Tracking the location of an individual or an object that can move in unknown directions has been a concern for a number of years. This has particularly been so for designers of urban communications systems. There are a large number of applications which require knowledge of the location of the object or person, such as fleet management, felons subjected to "house arrest", tracking of patients in health care units, the location of stolen or lost vehicles, the general location of any individual, etc. These systems have employed a variety of techniques including radio location, dead-reckoning and proximity systems.
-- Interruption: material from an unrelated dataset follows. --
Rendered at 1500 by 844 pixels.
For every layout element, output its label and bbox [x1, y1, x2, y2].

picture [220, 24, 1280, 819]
In one type of system termed "Automatic Vehicle Location" (AVL), various systems are employed to determine the location of a vehicle for the purpose of monitoring the location of a fleet or to find a lost or stolen vehicle. The systems have utilized a number of methods, one of which is the radio location method. In the radio location method, a number of towers are disposed at predetermined locations around a city to allow communication with vehicles in their vicinity. The location method typically utilizes triangulation which requires a comparison of a received signal from the vehicle with respect to a time base to determine the time of arrival of the signal at the receiving antennas. Typically, these antennas have very high powered transmitters that are operable to turn on the transmitter in the vehicle from a remote location by transmitting a request for ID to the vehicle and that vehicle, having the corresponding ID, then transmitting back an answer. It is the receipt of this answer that allows the triangulation method to be facilitated. However, this type of system suffers from a number of disadvantages. First, only very few vehicles can be located in this manner and it is desired to determine the movements of large fleets of vehicles with this method. Second, they require a dedicated system, which requires a specific request for an ID and the assumption that the vehicle is within the vicinity of the transmitter. Therefore, any one locale would be limited to the number of transmitters and/or receivers that are disposed at that one locale. AVL Systems are described in Steven Ritter and Jan McCoy, "Automatic Vehicle Location--An Overview", IEEE Transactions on Vehicular Technology, Vol. VT-26, No. 1, February 1977, which is incorporated herein by reference.
In another type of system, conventional location systems such as Loran-C and GPS Systems are utilized which are satellite-based systems. These are very sophisticated systems and have been typically utilized by large fleet management systems. These systems are typically expensive, but provide for fairly accurate location of a vehicle in substantially real time. Of course, these systems require some type of satellite receiver and obtain their accuracy by relying upon the very solid time base that is provided by the satellite.
In another type of system, a person's location is determined by their proximity to a receiver, or their lack of proximity thereto. In health care units, transmitters are attached to an individual and when the individual leaves a pre-defined zone, a receiver fails to pick up the transmitted signal and sounds an alarm. This type of system is also utilized with house arrest programs for convicted felons that are not considered to be dangerous and are allowed to exist outside penal institutions. Other systems require the felons to check in at random times and to interface a coded bracelet with the receiver on the telephone to confirm that they are, in fact, the individual that has answered the phone. These sometimes can be combined with video systems.
Once the location of an individual or an object is determined, this information is then useful in controlling a paging system for selective delivery of messages. In some paging systems, the location of a paging receiver in a paging system is defined in a database for one of a plurality of hubs. In this manner, throughput can be increased by transmitting different messages simultaneously to two different hubs and two different defined sets of users. Of course, this assumes that a paging receiver resides in the hub having the ID of the pager in its database. However, one problem in the past has been the mobility of the paging receivers which allows an individual to travel between various hubs. The only way to update the database at present is for the user to call in to a central station and have the paging terminal database updated with the new location. This, of course, needs to be done on a central level.